The National Marine Manufacturers Association announced today that recreational boating has an annual economic value of $121 billion, a number that includes new and used product sales, craft and trip sales and labor income.
“Everything that touches boating is a part of this study,” NMMA spokeswoman Sarah Ryser told Trade Only Today. “It’s the first time the NMMA has done something of this magnitude.”
The data showed that Americans spent more money on annual boat trips than in any other category, potentially reflecting the 6 percent increase in boating participation. They also spent more on maintenance, upkeep and parts in 2012 than on new boats, motors and trailers.
“Craft and trip” spending in the United States measured $83.8 billion, which includes new boats, motorsand trailers, accounting for $20.7 billion; used boats, motors and trailers, making up $11.74 billion; “annual craft spending,” or upkeep, parts and maintenance at $23.64 billion; and boat trip spending at $27.72 billion, Ryser said.
The industry supports 964,000 American jobs and 34,833 businesses, contributing $39.9 billion in annual labor income.
The findings were part of data collected for the annual U.S. Recreational Boating Statistical Abstract, which will be released later in June.
Though they’re a small percentage of overall sales, new sailboat purchases were up 29.2 percent in 2012, giving new-boat sales a little push overall.
The NMMA had estimated that sales overall rose 10 percent in 2012 — the biggest gain seen since the recession’s onset — launching a media blitz covering the industry’s rebound. New-boat sales were actually up 10.7 percent, to 163,245, with powerboat sales rising 10 percent, to 157,300 units, and new sailboat sales jumping 29.2 percent, to 5,945.
Outboard boats are the most popular type of new powerboat sold, making up about 82 percent of the market. Small fiberglass and aluminum outboard boats 26 feet or less continued their upward climb, with an 11.3 percent increase in the number of new boats sold.
Ski and wakeboard boats also saw healthy growth, with a 13.4 percent increase in new boats sold in 2012.

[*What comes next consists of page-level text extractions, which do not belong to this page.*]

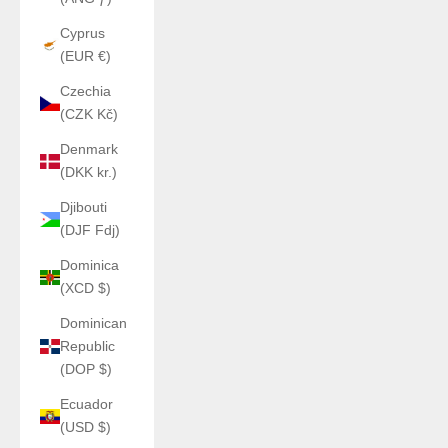
Cyprus
(EUR €)
Czechia
(CZK Kč)
Denmark
(DKK kr.)
Djibouti
(DJF Fdj)
Dominica
(XCD $)
Dominican
Republic
(DOP $)
Ecuador
(USD $)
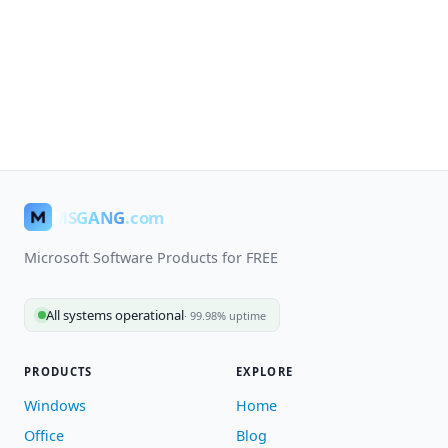
MSGANG
.com
Microsoft Software Products for FREE
All systems operational
· 99.98% uptime
PRODUCTS
EXPLORE
Windows
Home
Office
Blog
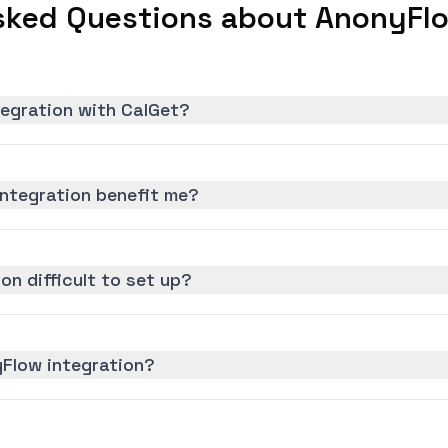
sked Questions about AnonyFlo
tegration with CalGet?
ntegration benefit me?
on difficult to set up?
yFlow integration?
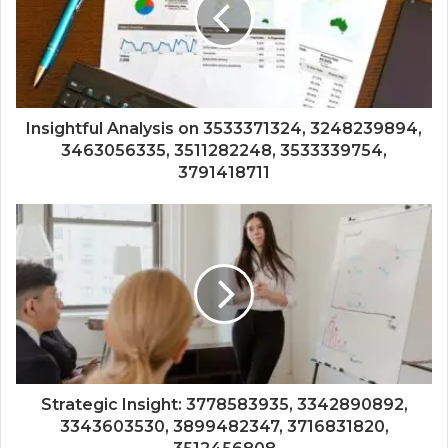
Insightful Analysis on 3533371324, 3248239894,
3463056335, 3511282248, 3533339754,
3791418711
Strategic Insight: 3778583935, 3342890892,
3343603530, 3899482347, 3716831820,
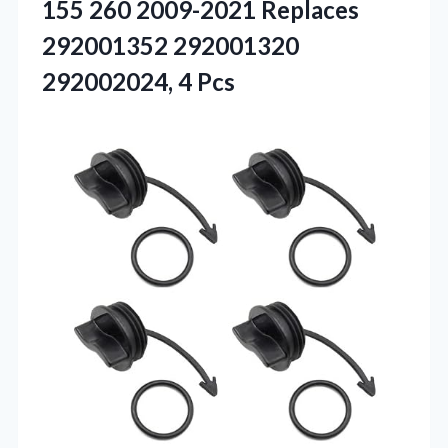
155 260 2009-2021 Replaces
292001352
292001320
292002024, 4 Pcs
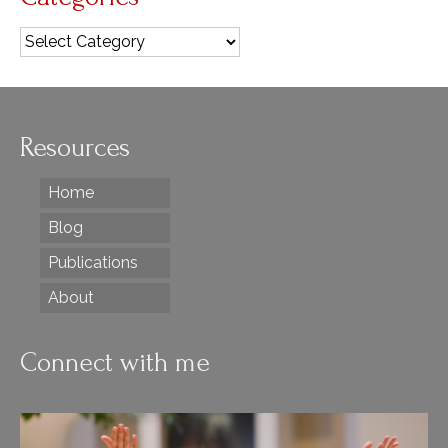
Categories
Resources
Home
Blog
Publications
About
Connect with me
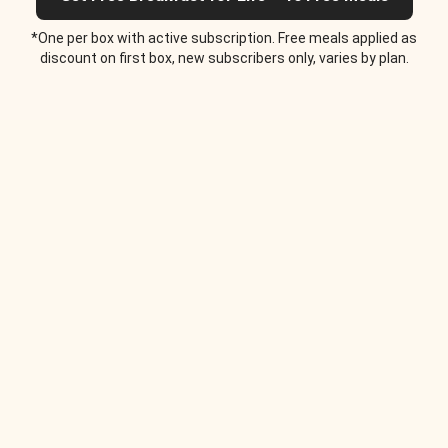
*One per box with active subscription. Free meals applied as
discount on first box, new subscribers only, varies by plan.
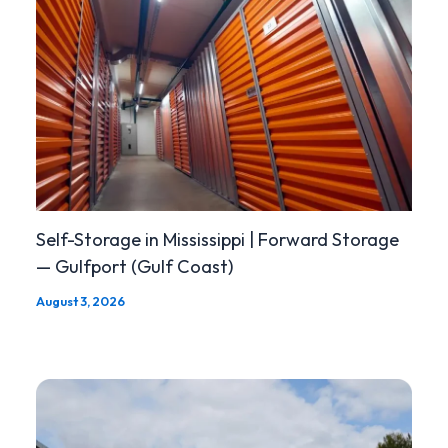
Self-Storage in Mississippi | Forward Storage
— Gulfport (Gulf Coast)
August 3, 2026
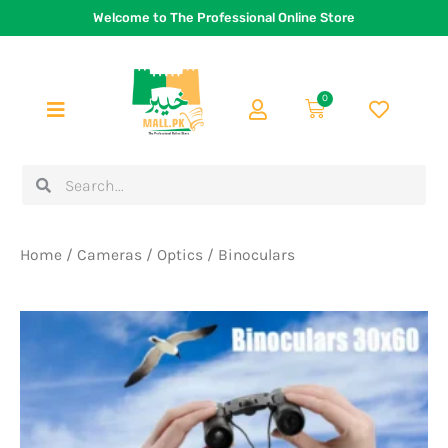
Skip
Welcome to The Professional Online Store
to
content
0
Cart
Search
Search
Home
/
Cameras
/
Optics
/ Binoculars
Original
Current
price
price
was:
is:
Rs.2,400.
Rs.1,999.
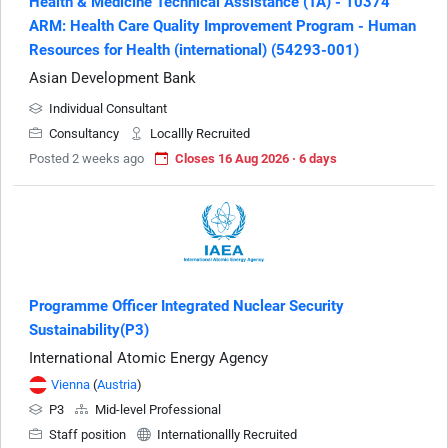
Health & Medicine Technical Assistance (TA) - 10374
ARM: Health Care Quality Improvement Program - Human
Resources for Health (international) (54293-001)
Asian Development Bank
Individual Consultant
Consultancy
Locallly Recruited
Posted 2 weeks ago
Closes 16 Aug 2026 · 6 days
Programme Officer Integrated Nuclear Security
Sustainability(P3)
International Atomic Energy Agency
Vienna
(
Austria
)
P3
Mid-level Professional
Staff position
Internationallly Recruited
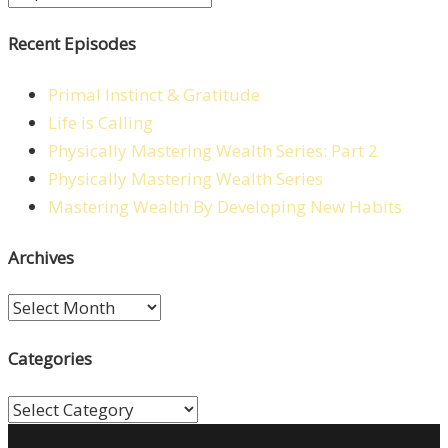
Recent Episodes
Primal Instinct & Gratitude
Life is Calling
Physically Mastering Wealth Series: Part 2
Physically Mastering Wealth Series
Mastering Wealth By Developing New Habits
Archives
Archives
Categories
Categories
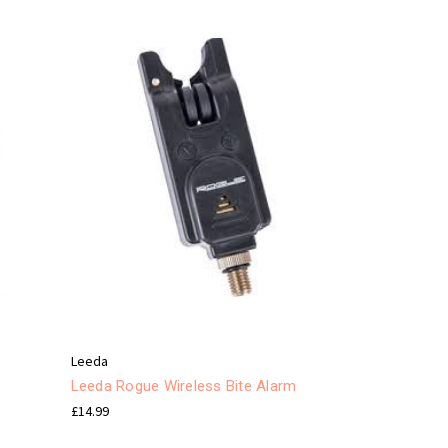
Leeda
Leeda Rogue Wireless Bite Alarm
£14.99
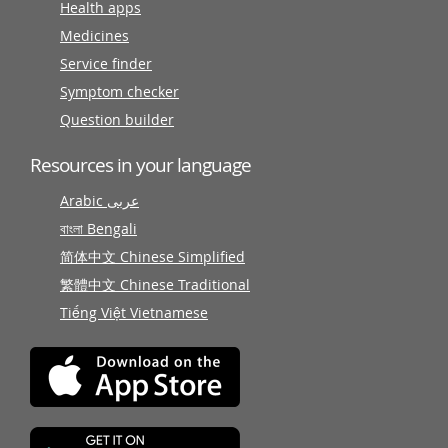
Health apps
Medicines
Service finder
Symptom checker
Question builder
Resources in your language
Arabic عربى
বাংলা Bengali
简体中文 Chinese Simplified
繁體中文 Chinese Traditional
Tiếng Việt Vietnamese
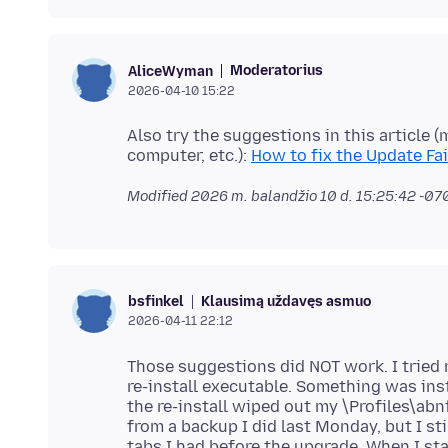
Moderatorius
AliceWyman
2026-04-10 15:22
Also try the suggestions in this article 
computer, etc.):
How to fix the Update Fa
Modified
2026 m. balandžio 10 d. 15:25:42 -07
Klausimą uždavęs asmuo
bsfinkel
2026-04-11 22:12
Those suggestions did NOT work. I tried r
re-install executable. Something was inst
the re-install wiped out my \Profiles\abn
from a backup I did last Monday, but I s
tabs I had before the upgrade. When I sta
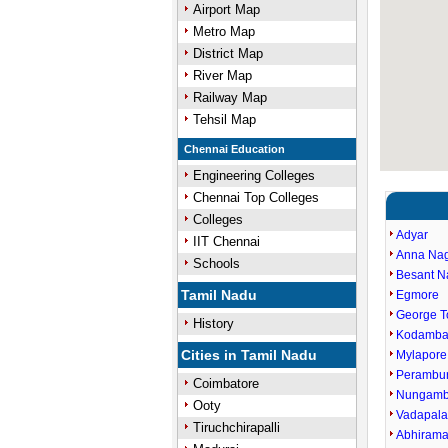
Airport Map
Metro Map
District Map
River Map
Railway Map
Tehsil Map
Chennai Education
Engineering Colleges
Chennai Top Colleges
Colleges
Adyar
IIT Chennai
Anna Na
Schools
Besant N
Tamil Nadu
Egmore
George 
History
Kodamb
Cities in Tamil Nadu
Mylapore
Perambu
Coimbatore
Nungam
Ooty
Vadapala
Tiruchchirapalli
Abhiram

Jetboats, which are small fiberglass boats of less than 26 feet, were a growing category. Of the 157,300 new powerboats sold in 2012, 4,500 were jetboats, accounting for a 36.4 percent increase.
Boating participation posted the largest increase since the NMMA began measuring it in the early 1990s, with an estimated 88 million adults boating last year. That’s up 6 percent from 83 million in 2011, Ryser said.
The NMMA is forecasting that new powerboat sales will increase an additional 5 percent in 2013.
“Summer is a peak selling season for recreational boats, accessories and services throughout the U.S. as people look for ways to disconnect from the daily grind and enjoy fun times on the water,” NMMA president Thom Dammrich said in a statement. “New-boat sales have historically been a barometer for the U.S. economy, and the steady sales increases we’re seeing are being reinforced by the slow uptick in consumer confidence, housing and spending. As economic growth continues we anticipate sustained steady growth through the remainder of 2013.”